My discomfort at approaching Dr. Roget’s mental processes too closely is a faint shadow of what might happen if we knocked down the walls of separation between our individual minds. Imagine having access to others’ minds in such a way that we could witness their thoughts and feelings from the perspective of our unique life experience!

That thought doesn’t bear thinking. I value Roget’s Thesaurus as the compilation by another man of his semantic struggle to ensure that his words reflected his personal thinking, as he hoped the words of others would reflect theirs. He was out to provide each of us with a tool that would do just that in each case. I find his effort—if worn and musty in places—to be not only admirable but remarkable in creating a set of word clusters that provide partial access to the workings of his subjective mind while, at the same time, are broad enough to allow the rest of us to do somewhat the same.


I took C. Kenneth Meese’s Theory of the Photographic Process with me into the Army when I was drafted. I’ll bet no other draftee has ever chosen that particular book to take with him into the service. But the choice made sense to me because I wanted to know how light striking a light-sensitive emulsion could produce a photographic image.

Kodak made emulsions out of cheek pieces of cattle obtained from slaughterhouses. The makeup of those cheek pieces depended on what the cattle had eaten in the fields they had lived in. The sensitivity of the photographic emulsions invented by George Eastman depended on the amount of sulfur from mustard weed the cows had ingested.

Kodak film came to depend on very strict quality control of the diets of cows whose cheek pieces went into the gelatin from which that film was made. Who could have known, or even suspected? I loved it, reading that book by flashlight after taps during basic training. The Army didn’t own me completely; by clinging to such idiosyncratic engagements, I was still my own man.

So here I am today, writing about the exploration of my own mind, trying to finish this project before I die, continuing a tradition begun so long ago under the influence of the family I was born to as middle male child out of three. I loved my parents, but felt distant from them. My older brother had my father’s attention; my younger brother was my mother’s chief concern. I turned my engagements into the world of nature and discovery. Given the family I was born to, I didn’t know what else to do.
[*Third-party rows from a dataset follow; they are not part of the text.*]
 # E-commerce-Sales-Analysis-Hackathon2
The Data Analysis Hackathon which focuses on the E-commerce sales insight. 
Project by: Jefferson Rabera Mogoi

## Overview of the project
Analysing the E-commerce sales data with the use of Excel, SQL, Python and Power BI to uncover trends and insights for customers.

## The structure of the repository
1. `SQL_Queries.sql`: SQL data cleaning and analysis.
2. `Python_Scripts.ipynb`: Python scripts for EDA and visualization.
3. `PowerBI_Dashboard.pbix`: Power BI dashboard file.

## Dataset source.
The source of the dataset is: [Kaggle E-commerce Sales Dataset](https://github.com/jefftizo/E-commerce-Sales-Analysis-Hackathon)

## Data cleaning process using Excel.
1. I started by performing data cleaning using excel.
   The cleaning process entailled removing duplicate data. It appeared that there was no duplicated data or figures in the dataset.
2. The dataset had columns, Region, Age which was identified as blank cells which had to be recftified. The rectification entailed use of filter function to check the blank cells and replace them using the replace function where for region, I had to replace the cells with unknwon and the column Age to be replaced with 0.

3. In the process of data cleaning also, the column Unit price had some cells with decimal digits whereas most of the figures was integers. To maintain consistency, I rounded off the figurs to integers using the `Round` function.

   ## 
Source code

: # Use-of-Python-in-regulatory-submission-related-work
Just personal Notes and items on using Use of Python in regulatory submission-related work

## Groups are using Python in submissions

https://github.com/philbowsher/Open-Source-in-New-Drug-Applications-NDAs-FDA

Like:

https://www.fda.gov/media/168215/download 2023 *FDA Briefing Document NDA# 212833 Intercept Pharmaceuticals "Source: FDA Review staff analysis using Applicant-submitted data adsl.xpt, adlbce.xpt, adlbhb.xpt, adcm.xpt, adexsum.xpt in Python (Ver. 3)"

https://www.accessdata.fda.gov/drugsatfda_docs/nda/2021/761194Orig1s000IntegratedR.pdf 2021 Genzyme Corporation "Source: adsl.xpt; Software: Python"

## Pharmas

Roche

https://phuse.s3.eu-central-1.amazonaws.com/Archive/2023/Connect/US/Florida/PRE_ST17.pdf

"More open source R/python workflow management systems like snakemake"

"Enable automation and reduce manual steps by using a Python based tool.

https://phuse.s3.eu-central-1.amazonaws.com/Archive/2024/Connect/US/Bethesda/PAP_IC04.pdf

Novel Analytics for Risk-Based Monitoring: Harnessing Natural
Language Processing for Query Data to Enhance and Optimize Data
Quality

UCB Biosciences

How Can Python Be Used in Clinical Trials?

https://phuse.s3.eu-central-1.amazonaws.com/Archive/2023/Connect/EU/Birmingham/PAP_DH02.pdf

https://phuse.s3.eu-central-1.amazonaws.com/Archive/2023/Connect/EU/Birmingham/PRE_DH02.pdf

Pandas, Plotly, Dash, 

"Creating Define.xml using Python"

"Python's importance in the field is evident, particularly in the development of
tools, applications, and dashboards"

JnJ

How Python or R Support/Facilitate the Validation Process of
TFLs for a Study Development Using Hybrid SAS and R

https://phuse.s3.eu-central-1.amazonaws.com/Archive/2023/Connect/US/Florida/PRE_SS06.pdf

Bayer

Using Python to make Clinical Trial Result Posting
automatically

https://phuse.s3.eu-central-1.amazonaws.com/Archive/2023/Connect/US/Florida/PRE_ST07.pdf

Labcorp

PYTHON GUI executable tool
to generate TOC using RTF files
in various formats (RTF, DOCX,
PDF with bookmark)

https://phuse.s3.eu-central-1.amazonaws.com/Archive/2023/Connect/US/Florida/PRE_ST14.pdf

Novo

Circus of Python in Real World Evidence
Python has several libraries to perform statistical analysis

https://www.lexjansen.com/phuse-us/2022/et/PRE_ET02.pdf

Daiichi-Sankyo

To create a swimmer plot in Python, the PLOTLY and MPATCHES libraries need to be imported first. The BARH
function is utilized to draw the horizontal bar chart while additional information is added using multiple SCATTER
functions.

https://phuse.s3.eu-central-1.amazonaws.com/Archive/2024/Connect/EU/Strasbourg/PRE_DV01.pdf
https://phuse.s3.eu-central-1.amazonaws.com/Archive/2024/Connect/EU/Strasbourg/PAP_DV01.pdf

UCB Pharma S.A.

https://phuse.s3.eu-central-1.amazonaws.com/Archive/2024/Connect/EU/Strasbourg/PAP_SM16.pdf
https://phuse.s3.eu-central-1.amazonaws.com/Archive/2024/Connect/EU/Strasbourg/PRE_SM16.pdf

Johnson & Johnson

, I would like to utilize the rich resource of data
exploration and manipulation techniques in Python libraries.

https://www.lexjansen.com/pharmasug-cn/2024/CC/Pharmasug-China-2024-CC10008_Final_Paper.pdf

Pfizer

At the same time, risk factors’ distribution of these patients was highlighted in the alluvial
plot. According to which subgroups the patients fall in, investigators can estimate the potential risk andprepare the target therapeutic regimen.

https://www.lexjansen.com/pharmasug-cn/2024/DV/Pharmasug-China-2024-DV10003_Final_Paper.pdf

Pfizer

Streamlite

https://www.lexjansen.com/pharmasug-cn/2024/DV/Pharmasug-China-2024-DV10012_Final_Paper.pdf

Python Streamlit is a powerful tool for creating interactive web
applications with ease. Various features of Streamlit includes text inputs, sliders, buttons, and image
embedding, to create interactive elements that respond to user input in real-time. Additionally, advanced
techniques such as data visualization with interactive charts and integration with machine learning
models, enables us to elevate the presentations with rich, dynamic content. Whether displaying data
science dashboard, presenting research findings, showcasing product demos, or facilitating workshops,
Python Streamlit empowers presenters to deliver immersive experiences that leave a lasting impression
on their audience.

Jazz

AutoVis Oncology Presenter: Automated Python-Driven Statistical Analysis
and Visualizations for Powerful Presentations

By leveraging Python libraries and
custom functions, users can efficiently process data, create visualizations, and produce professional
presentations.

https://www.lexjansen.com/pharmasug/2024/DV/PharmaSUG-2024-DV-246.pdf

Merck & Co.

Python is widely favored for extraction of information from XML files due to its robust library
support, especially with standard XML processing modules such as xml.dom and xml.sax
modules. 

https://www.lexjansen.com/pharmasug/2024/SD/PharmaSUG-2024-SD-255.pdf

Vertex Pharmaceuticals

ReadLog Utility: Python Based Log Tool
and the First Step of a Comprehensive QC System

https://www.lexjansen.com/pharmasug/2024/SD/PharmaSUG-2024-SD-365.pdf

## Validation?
Here I am, still at it, but with a twist. Looking inward because so few others have taken that path, and among all choices, that is the one that intrigues me the most. The real action is not in the world or its universe. It is in the miracle of our own minds that dare entertain such mysteries.

Einstein’s famous thought experiments were all in his mind, as current theories of how the universe works are in the minds of modern cosmologists, astrophysicists, and astrobiologists. I can’t understand taking on the universe with an incomplete grasp of the primary tool I use to observe its features. Talk about carts before horses, that strikes me as insane, employing a mind you don’t understand to probe the biggest mystery of all. The blind leading the blind. Trapped in worlds of conjecture and opinion.

All going back to the families we were raised in, to our primal engagements, and the lifelong habits we build around them. To the situations we found ourselves in early on and tried to understand. And to explain, often mainly to ourselves. The very selves we have to understand in getting beyond our limitations to a true appreciation of our place in the cosmos.

The development of our minds begins in our families where we catch on to the trick of linking perception to judgment to acting on purpose, then extending our reach into nature, culture community, and back to us in our families. Taking full responsibility for such loops of engagement, we can begin to understand features of the universe beyond our true grasp.

This post concludes my series not only on family engagements, but engagements with nature, culture, and community as well. I now switch to considering three examples of engagements that distinguish us as a people: our engagements with baseball as our national pastime, Roget’s Thesaurus as a reference on every writer’s bookshelf, and with the stars which serve as a luminous slate for projecting our deepest needs into the mystery of the night sky.